PROMPT 1>
From the passage on state-owned tobacco companies, copy the stretch from "In this paper, we" through "of endgame7 strategies.".
PROMPT 2>
According to the passage on state-owned tobacco companies, why does the WHO tobacco control officer working in China regard the structure of China's tobacco industry as an opportunity? Answer in one to three sentences.
PROMPT 3>
List every percentage figure stated in the passage on state-owned tobacco companies.

TEXT BLOCK>

_ _ _

While there has been extensive study into the institutional behaviour of transnational tobacco companies (TTCs), comparatively little attention has been paid to state-owned tobacco companies (SOTCs), which are collectively responsible for 40% of the world's tobacco consumption.4 Since its inception, this journal has published 70 articles which focus on Philip Morris—a TTC which commands 17.4% of the international cigarette market.4 Despite accounting for more than twice the global market share (37.1%4), only three articles have studied the state-owned China National Tobacco Corporation (CNTC).4 Existing discussions of state-ownership in the academic literature are characterised by disagreement and confusion as to the strategic significance for tobacco control, particularly in China. While China's direct economic stake in the tobacco industry has been described as “the most crucial obstacle to the implementation of the FCTC”,5 a WHO tobacco control officer working in China views the context by which “China's tobacco industry is 100 percent state-owned” as offering a “tremendous opportunity for the government to bring it under control.” 6 Uncertainty regarding the significance of SOTCs presents a number of challenges for the future of tobacco control, particularly in relation to implementation of FCTC Article 5.3.

In this paper, we explore the strategic significance to tobacco control of state-ownership of tobacco companies based on a review of academic and policy literature. We identify three contrasting perspectives on SOTC, and the nature of the resulting conflict between economic and health objectives. We illustrate the varying experiences and institutional arrangements adopted in China and Thailand for managing competition between industry interests and public health goals within the state, and illustrate the complex challenges posed by SOTCs for successful implementation of FCTC Article 5.3. We conclude by suggesting that efforts to radically realign the goals of SOTCs to reduce tobacco consumption could make an important contribution to the development of endgame7 strategies.

_ _ _

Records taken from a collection
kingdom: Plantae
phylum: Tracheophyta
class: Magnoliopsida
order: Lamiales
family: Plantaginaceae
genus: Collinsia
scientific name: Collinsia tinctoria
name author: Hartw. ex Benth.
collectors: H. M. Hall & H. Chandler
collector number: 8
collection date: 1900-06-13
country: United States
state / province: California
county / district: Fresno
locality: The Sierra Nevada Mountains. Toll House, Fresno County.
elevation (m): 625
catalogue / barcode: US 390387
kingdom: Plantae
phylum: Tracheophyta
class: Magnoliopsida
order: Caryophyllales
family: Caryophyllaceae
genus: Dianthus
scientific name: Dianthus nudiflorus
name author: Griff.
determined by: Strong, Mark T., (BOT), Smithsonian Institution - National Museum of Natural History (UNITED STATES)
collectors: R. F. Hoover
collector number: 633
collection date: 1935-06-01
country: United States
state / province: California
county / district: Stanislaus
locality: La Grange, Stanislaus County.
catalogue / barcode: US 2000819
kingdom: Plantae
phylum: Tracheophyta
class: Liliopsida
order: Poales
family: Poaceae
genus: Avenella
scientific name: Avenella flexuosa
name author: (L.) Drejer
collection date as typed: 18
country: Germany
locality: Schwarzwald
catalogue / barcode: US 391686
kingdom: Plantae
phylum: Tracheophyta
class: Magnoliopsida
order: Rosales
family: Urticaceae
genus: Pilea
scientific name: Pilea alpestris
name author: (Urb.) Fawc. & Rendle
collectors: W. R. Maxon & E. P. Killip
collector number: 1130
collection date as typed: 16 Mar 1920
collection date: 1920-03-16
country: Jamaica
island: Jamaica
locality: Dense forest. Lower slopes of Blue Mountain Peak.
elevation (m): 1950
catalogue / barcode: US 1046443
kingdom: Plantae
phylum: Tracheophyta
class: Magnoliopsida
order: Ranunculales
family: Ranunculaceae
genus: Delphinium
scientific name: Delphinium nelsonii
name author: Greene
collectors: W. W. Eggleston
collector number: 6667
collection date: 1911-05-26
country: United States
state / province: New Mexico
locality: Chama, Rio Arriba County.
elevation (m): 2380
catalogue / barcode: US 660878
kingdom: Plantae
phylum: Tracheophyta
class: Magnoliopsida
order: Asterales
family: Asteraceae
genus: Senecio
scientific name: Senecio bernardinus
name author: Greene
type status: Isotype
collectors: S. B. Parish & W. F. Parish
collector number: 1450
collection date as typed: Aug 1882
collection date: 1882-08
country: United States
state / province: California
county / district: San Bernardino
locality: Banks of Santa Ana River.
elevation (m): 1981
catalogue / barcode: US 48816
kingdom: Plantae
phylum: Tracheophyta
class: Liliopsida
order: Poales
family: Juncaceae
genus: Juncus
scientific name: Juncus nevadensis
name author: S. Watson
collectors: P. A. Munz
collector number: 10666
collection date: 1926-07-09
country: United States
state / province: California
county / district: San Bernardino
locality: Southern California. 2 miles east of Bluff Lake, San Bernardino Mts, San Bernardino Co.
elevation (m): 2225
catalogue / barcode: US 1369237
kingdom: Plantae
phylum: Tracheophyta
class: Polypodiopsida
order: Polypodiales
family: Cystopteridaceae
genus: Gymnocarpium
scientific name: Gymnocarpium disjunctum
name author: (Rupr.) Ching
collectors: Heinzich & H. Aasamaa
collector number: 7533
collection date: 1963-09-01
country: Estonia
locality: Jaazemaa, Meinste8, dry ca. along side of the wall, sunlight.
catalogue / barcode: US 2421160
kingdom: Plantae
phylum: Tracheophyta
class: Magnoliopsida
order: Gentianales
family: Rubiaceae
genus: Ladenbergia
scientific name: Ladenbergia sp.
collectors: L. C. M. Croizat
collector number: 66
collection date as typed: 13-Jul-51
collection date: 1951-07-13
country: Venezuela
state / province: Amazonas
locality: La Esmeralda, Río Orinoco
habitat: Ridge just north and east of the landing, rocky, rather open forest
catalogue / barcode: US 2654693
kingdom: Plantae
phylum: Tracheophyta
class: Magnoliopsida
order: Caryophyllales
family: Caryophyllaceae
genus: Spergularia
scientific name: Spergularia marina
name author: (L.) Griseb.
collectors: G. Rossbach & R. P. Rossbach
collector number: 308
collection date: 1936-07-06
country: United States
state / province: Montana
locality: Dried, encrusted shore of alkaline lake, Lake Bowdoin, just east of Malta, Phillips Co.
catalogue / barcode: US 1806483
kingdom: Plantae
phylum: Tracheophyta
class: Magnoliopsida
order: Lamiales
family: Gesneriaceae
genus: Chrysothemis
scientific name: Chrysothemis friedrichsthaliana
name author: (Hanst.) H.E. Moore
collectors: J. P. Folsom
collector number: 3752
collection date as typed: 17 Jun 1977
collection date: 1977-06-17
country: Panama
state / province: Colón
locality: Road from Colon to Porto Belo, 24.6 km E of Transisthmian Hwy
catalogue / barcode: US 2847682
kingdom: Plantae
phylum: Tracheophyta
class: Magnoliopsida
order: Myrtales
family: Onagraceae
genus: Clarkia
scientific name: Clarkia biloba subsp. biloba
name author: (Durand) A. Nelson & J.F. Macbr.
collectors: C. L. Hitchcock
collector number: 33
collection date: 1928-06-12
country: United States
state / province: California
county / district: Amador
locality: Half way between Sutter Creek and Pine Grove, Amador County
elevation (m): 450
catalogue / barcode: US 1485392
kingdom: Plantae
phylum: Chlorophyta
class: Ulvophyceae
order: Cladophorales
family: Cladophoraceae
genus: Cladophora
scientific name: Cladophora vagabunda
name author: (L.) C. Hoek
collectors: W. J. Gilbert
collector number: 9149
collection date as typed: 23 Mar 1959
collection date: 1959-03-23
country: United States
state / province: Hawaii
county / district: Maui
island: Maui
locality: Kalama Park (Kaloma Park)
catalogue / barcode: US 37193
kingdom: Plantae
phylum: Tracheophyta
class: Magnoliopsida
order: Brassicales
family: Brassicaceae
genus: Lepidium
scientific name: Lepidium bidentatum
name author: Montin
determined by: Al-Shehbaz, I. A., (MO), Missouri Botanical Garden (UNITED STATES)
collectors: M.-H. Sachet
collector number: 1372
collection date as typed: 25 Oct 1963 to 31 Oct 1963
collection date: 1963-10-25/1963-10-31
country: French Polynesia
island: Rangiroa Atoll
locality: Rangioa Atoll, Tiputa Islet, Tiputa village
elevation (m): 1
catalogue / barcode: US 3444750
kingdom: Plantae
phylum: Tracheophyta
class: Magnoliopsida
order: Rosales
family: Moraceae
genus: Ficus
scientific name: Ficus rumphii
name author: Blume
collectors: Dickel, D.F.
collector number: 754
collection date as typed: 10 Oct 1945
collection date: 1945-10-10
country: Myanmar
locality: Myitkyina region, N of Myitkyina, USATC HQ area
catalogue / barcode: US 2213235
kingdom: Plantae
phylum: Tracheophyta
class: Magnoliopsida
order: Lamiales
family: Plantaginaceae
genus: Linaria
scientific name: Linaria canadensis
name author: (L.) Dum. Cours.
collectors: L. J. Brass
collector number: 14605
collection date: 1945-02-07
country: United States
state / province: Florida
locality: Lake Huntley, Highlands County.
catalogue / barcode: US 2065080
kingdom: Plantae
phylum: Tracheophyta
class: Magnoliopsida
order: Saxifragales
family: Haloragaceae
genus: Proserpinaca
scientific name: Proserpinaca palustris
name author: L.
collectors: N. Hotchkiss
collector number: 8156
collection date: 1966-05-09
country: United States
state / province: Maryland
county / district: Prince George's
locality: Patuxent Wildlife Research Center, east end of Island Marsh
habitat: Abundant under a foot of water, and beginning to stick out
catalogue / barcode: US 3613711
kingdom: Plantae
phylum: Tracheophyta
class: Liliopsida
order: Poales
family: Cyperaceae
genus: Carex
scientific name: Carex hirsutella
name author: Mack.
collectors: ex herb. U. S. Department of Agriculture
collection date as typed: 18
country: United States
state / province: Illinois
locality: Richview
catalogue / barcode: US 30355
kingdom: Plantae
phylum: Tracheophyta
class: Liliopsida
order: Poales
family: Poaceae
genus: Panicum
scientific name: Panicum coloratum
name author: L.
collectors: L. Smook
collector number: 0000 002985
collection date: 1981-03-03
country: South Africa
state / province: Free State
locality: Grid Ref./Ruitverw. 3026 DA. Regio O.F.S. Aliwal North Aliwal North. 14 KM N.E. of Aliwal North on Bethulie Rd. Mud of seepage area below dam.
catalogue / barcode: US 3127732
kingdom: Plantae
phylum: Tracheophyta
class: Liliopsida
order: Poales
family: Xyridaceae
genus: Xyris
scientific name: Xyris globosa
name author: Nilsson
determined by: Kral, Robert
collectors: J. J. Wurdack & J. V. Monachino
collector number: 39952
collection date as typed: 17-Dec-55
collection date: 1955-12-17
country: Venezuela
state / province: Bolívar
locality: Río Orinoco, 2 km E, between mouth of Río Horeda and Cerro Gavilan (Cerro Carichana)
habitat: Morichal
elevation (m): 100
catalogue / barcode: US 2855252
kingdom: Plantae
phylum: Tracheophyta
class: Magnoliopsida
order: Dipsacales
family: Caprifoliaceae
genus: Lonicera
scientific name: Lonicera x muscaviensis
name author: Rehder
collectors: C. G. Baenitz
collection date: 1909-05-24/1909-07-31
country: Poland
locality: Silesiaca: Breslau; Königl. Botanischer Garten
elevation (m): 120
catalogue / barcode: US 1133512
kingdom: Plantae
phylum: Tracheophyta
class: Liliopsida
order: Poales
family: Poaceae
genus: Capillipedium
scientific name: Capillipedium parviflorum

_ _ _

WRITTEN ANSWER 1>
In this paper, we explore the strategic significance to tobacco control of state-ownership of tobacco companies based on a review of academic and policy literature. We identify three contrasting perspectives on SOTC, and the nature of the resulting conflict between economic and health objectives. We illustrate the varying experiences and institutional arrangements adopted in China and Thailand for managing competition between industry interests and public health goals within the state, and illustrate the complex challenges posed by SOTCs for successful implementation of FCTC Article 5.3. We conclude by suggesting that efforts to radically realign the goals of SOTCs to reduce tobacco consumption could make an important contribution to the development of endgame7 strategies.

WRITTEN ANSWER 2>
The officer points out that China's tobacco industry is 100 percent state-owned. That ownership gives the government a "tremendous opportunity" to bring the industry under control.

WRITTEN ANSWER 3>
- 40%
- 17.4%
- 37.1%
- 100 percent